Last month, Liddy came before a separate House panel and told Congress that AIG's "overall structure is too complex…to be managed as one entity."
"AIG is not too big to be managed. It is too big to be managed poorly," Greenberg argued today. He said that the company -- and taxpayers' investment -- can still be salvaged.
"AIG's history demonstrates that its businesses can be highly successful if properly managed, and managing AIG properly is the only way to ensure that the American taxpayer will be repaid," he said.
To save AIG and help taxpayers recoup their money, Greenberg lays out a 10-point plan to replace the government's "systematic dismantling."
"The goal of government should not be to liquidate large companies that have demonstrated that they can succeed if properly managed. It should be to restore them so that they can be employers and taxpayers," he said. "We have the opportunity to follow a different course that will both preserve tens of thousands of American jobs and better ensure that U.S. taxpayers are repaid. The way to do this is to abandon the liquidation approach and focus instead on rebuilding AIG so that it is better positioned to pay back the taxpayer."
Greenberg argued for slimming down the government's stake in AIG and pressuring trading partners that got huge payments as a result of the insurer's bailout to funnel some of that money back into AIG as an investment. He also suggested separating AIG from the troubled AIGFP unit, whose trading in controversial credit default swaps plunged the company into crisis.
Greenburg also gave a vehement defense of his role in AIG and said his policies are not to blame for the company's failure.
"AIG's business model did not fail. Its management did," Greenberg said. "AIG's business model has a long track record of success over many decades. AIG can recover from its immediate crisis, continue to be an employer of tens of thousands of hardworking Americans and repay the assistance it has received from the American taxpayer, but only if both the government and AIG's management change their approach to dealing with its future."
In introducing Greenburg, committee chairman Rep. Ed Towns, D-N.Y., said, "Today we will hear testimony from the one man who knows more about AIG than anyone in the world."
"We need to understand what went wrong, so that we can figure out how to prevent similar disasters in the future," Towns said.
Forced to step down in 2005 in the midst of a fraud investigation run by then-New York Attorney General Eliot Spitzer, Greenberg has said AIG's collapse cost him his entire net worth.
AIG Criticized for Misuse of Bailout Money
"These cash payments to CDS counterparties should never have occurred," Greenburg said. When he's not blasting the government, Greenberg ripped his successors and defended his reputation after some critics blamed him for creating AIGFP, the unit that drove the company into the ground.
A source close to AIG told ABC News last month that Greenberg was to blame for forming AIGFP, which "put the whole company and the whole economy at risk."
Greenberg rejected those criticisms today.
"Massive losses at AIGFP in 2007 and 2008 resulted significantly from a shift the way the unit did business after I left the company in spring 2005," he said, adding that AIG wrote as many credit-default swaps on collateralized debt obligations in the nine months after he left as it had in his last seven years as CEO.

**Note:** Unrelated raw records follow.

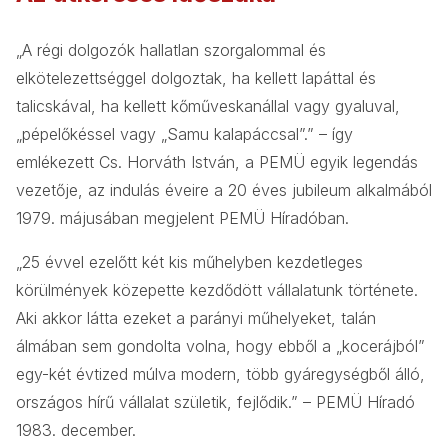
„A régi dolgozók hallatlan szorgalommal és
elkötelezettséggel dolgoztak, ha kellett lapáttal és
talicskával, ha kellett kőműveskanállal vagy gyaluval,
„pépelőkéssel vagy „Samu kalapáccsal”.” – így
emlékezett Cs. Horváth István, a PEMÜ egyik legendás
vezetője, az indulás éveire a 20 éves jubileum alkalmából
1979. májusában megjelent PEMÜ Híradóban.
„25 évvel ezelőtt két kis műhelyben kezdetleges
körülmények közepette kezdődött vállalatunk története.
Aki akkor látta ezeket a parányi műhelyeket, talán
álmában sem gondolta volna, hogy ebből a „kocerájból”
egy-két évtized múlva modern, több gyáregységből álló,
országos hírű vállalat születik, fejlődik.” – PEMÜ Híradó
1983. december.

Greenberg exonerated himself from any blame, touting his accomplishments such as the insurance giant's market capitalization skyrocketing 40,000 percent between 1969 and 2004.
"We had comprehensive and conservative risk-management structures and procedures," he said. "Neither I nor other members of my senior management team had employment contracts. I received no severance package in connection with my retirement and I never sold a share of AIG stock during the decades that I served as CEO, although I did contribute tens of millions of dollars in stock I owned to a family foundation to be used for charitable purposes."